* REQUIREMENT:
Comb through the entries for "bottle" and pull out each line that holds it.

* INPUT DATA:
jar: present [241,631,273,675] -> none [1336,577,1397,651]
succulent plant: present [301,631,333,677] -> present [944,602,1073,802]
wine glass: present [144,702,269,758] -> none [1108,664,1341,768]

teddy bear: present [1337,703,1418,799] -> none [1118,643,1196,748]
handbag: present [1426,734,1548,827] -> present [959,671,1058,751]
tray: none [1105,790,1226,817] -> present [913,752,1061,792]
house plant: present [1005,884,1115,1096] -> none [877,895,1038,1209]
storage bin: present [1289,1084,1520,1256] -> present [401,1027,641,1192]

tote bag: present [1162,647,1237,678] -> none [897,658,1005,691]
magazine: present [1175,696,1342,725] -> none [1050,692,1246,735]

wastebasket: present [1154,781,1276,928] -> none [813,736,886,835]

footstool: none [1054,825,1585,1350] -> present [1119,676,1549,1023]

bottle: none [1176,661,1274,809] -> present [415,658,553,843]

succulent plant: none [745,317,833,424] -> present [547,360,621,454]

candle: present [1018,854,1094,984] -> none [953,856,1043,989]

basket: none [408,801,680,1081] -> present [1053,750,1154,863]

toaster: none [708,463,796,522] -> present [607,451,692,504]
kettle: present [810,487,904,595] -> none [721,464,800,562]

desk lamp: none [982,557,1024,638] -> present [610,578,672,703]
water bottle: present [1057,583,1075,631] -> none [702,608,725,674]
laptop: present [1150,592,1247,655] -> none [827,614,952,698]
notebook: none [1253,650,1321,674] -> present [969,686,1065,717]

* RESPONSE TO THE EXERCISE:
bottle: none [1176,661,1274,809] -> present [415,658,553,843]
water bottle: present [1057,583,1075,631] -> none [702,608,725,674]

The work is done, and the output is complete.